Written task:
In the data below, reproduce the lines from the line containing "Does any single" up to and including the line containing "Which slice is the smallest?", replacing "category" with "group" and leaving everything else unchanged. Omit the pictures from your answer.

Data for this exercise:

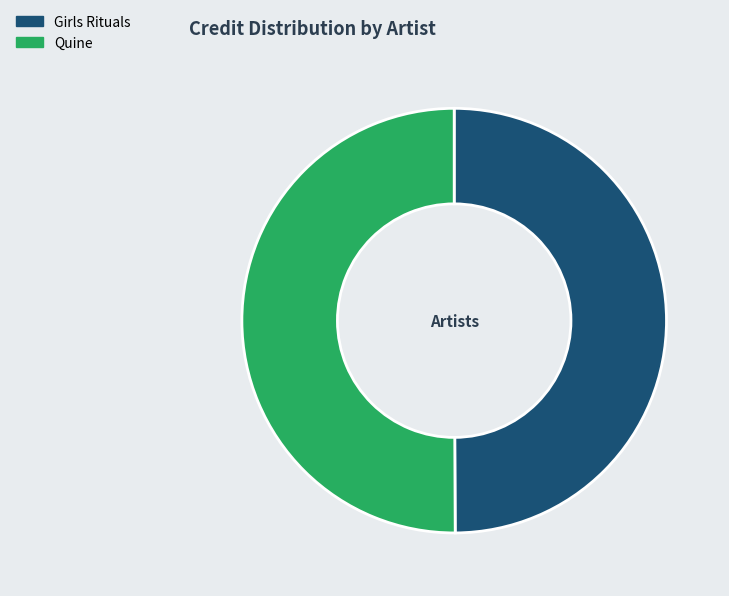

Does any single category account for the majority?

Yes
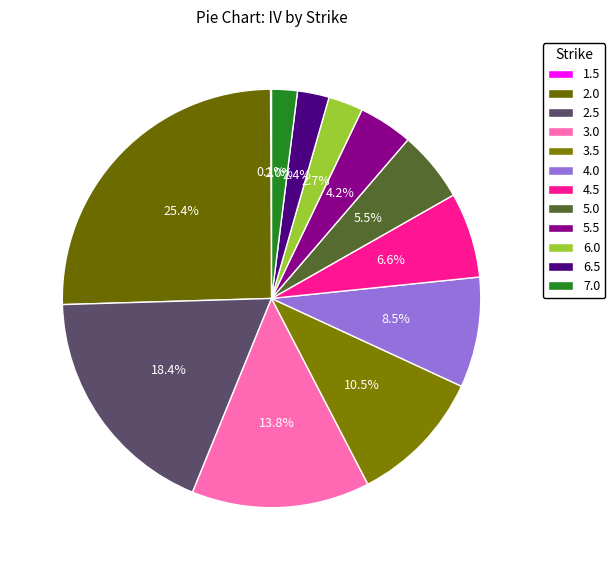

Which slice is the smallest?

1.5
* * *
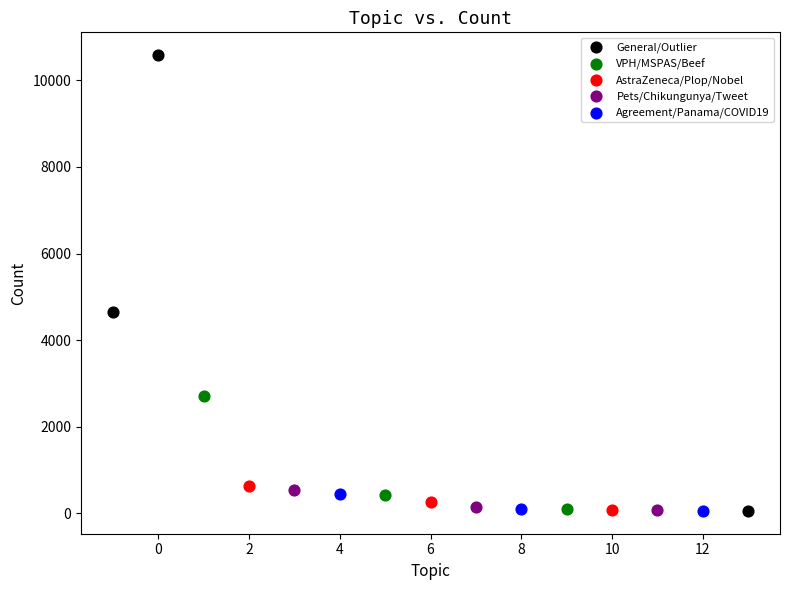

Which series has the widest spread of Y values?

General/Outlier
---
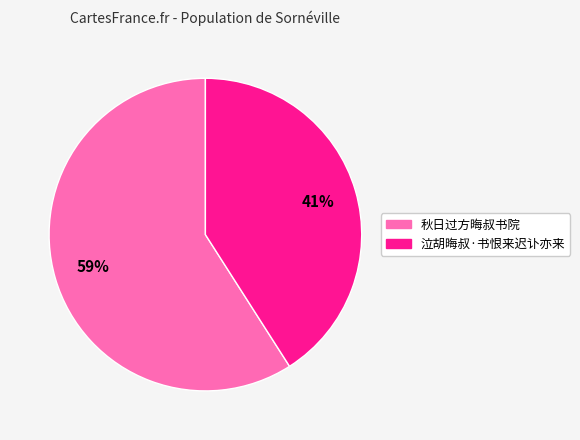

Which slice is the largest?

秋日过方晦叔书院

Exercise result:
Does any single group account for the majority?

Yes

Which slice is the smallest?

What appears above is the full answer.